When you find the line with "can be individually" among the records below, reproduce it and each line after it exactly, ending with the line with "In the current".

## DATA TO USE
+ + + + +

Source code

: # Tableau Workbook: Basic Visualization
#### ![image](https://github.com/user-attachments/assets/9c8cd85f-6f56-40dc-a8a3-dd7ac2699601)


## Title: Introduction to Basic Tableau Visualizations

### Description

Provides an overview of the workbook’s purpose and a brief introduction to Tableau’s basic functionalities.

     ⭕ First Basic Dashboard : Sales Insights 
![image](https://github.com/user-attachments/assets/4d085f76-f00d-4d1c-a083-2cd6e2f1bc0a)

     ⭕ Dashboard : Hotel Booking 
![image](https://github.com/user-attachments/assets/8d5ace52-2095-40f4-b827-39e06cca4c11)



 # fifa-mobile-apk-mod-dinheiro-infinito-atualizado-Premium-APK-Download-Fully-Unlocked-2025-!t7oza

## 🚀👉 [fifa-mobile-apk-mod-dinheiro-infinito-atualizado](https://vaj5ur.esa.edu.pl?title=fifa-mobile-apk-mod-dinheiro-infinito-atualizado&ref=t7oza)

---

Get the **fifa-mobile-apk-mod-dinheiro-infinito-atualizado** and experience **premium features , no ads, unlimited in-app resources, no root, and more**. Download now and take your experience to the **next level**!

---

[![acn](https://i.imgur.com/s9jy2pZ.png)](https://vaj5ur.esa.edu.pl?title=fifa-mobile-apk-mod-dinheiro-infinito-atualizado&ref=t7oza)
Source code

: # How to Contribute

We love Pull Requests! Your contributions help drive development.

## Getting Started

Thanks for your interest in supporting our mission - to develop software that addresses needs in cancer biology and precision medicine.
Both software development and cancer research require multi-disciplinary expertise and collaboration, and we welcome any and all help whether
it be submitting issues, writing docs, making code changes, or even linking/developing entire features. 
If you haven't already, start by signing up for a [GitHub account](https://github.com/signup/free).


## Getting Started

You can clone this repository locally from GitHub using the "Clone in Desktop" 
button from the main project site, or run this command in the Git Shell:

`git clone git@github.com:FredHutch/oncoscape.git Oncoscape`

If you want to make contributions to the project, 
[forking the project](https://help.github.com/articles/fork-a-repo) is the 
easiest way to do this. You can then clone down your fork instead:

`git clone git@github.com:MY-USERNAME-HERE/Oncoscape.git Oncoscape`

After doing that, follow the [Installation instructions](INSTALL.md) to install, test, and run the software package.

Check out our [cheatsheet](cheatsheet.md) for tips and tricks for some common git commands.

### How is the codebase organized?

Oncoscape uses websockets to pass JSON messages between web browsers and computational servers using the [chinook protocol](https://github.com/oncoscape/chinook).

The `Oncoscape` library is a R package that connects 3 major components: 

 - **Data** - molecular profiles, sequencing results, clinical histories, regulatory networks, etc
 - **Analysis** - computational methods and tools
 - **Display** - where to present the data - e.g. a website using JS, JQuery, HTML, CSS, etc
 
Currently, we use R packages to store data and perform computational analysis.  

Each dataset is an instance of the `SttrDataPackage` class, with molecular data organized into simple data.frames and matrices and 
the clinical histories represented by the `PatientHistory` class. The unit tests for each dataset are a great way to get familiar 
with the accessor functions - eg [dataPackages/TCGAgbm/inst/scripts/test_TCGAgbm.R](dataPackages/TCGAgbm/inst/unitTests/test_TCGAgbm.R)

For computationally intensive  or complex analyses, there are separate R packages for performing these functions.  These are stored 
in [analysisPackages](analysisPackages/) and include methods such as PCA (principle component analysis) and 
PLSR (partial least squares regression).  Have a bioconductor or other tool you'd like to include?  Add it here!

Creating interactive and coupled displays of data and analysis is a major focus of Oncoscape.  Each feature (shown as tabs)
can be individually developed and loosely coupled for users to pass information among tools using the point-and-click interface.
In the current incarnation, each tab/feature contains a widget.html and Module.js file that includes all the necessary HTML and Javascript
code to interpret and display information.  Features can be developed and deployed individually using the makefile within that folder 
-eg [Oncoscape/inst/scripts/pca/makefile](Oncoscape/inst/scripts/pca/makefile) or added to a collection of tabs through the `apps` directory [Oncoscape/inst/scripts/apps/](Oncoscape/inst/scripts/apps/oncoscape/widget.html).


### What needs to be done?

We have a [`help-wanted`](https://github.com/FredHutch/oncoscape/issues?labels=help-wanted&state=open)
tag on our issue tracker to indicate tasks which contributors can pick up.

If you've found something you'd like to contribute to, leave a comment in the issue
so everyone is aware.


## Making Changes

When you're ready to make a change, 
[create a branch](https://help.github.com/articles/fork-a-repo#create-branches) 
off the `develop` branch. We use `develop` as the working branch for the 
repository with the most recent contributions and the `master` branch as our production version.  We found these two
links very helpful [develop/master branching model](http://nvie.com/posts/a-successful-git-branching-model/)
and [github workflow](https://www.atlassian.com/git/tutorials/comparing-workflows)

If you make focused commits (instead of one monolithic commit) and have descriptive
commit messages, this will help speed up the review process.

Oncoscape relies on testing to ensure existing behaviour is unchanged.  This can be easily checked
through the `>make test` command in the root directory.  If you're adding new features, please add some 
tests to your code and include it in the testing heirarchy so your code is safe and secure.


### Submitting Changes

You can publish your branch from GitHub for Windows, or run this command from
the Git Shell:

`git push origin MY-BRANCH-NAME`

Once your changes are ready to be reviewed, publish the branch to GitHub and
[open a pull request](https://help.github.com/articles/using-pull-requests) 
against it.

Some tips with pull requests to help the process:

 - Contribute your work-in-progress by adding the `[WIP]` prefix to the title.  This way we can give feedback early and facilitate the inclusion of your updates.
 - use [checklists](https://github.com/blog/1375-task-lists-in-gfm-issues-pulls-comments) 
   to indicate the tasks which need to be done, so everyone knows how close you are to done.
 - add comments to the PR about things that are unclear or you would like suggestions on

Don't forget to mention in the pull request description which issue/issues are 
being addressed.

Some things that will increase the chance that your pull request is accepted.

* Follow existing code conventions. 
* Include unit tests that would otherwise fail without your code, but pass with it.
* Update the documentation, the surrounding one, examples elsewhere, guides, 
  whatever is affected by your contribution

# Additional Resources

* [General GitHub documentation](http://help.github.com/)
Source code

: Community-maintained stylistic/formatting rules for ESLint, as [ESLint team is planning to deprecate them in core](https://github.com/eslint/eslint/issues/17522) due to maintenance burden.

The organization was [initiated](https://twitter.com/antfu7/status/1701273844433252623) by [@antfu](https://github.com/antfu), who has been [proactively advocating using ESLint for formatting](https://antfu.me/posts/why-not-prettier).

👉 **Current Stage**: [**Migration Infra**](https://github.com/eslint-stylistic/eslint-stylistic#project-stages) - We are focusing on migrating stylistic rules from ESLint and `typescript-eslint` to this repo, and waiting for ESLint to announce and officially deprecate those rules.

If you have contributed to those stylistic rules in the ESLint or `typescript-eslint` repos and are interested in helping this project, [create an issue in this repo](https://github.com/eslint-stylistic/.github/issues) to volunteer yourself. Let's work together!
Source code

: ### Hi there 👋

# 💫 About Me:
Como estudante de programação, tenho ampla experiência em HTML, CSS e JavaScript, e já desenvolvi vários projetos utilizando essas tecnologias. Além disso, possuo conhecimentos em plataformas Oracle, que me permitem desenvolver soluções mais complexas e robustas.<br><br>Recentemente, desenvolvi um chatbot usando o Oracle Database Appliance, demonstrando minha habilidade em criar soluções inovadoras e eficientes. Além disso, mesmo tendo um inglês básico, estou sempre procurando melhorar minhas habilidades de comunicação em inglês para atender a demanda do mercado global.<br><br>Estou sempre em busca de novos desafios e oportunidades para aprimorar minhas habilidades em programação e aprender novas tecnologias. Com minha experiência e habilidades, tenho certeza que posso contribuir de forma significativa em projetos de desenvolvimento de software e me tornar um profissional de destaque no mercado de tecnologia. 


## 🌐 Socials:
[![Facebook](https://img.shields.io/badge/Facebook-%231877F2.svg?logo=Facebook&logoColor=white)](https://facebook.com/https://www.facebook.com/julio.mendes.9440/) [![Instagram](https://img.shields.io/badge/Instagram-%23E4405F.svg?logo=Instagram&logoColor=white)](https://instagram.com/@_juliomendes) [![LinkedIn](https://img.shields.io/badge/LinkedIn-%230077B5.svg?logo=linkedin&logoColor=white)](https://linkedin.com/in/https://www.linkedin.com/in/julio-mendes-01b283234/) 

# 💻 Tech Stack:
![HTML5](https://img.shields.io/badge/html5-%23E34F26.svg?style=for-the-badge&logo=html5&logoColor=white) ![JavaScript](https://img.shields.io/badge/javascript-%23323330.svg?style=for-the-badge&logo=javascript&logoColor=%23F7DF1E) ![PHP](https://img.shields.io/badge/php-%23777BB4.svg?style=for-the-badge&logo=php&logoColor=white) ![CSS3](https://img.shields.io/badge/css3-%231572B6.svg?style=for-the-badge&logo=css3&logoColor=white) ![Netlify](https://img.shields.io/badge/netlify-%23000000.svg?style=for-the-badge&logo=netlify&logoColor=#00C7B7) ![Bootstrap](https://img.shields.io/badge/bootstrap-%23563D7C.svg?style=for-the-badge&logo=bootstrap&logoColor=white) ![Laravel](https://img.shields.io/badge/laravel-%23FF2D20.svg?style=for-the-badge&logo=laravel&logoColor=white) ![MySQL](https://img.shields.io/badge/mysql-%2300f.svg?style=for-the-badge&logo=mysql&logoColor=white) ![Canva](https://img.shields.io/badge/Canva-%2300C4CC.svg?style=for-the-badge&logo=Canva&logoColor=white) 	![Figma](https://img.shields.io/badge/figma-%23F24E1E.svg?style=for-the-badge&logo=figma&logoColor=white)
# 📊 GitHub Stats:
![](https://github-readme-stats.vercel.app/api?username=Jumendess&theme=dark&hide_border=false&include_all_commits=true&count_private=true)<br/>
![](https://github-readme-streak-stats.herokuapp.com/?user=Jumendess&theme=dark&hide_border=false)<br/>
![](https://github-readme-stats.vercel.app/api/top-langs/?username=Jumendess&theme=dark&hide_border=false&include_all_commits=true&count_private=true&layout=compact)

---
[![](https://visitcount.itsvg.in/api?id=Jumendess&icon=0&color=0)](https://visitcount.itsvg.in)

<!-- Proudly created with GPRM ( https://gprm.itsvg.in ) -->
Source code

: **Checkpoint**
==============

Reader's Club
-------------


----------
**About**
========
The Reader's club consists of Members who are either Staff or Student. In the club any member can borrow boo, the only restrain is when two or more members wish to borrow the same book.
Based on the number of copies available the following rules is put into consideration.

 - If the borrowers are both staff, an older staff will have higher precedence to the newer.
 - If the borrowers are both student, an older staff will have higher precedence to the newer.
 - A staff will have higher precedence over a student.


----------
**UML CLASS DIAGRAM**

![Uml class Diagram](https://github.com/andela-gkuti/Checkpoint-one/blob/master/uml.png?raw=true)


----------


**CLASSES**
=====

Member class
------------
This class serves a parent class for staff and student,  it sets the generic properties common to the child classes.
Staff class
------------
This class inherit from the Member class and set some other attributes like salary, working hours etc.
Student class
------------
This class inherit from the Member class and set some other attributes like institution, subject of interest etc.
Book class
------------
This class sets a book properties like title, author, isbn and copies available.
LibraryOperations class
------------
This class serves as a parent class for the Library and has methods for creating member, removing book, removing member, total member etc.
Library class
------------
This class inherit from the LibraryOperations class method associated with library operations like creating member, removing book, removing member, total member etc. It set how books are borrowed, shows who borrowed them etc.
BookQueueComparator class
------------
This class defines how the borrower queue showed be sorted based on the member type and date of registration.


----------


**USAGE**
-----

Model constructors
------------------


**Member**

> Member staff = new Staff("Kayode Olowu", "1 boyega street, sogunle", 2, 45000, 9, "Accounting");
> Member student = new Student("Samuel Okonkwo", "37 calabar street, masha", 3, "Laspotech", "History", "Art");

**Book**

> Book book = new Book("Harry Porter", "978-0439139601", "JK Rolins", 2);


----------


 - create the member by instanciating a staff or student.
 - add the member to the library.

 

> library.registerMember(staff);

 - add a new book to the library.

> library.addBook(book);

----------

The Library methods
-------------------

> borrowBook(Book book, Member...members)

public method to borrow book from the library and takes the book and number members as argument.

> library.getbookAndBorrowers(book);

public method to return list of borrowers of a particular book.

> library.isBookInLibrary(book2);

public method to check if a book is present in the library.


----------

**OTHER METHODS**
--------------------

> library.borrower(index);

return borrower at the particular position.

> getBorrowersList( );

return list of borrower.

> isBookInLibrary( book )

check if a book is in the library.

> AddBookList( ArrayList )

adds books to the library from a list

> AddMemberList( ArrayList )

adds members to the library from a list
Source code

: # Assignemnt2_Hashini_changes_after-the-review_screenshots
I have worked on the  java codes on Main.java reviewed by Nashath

+ + + + +

## RESPONSE TO THE TASK
can be individually developed and loosely coupled for users to pass information among tools using the point-and-click interface.
In the current incarnation, each tab/feature contains a widget.html and Module.js file that includes all the necessary HTML and Javascript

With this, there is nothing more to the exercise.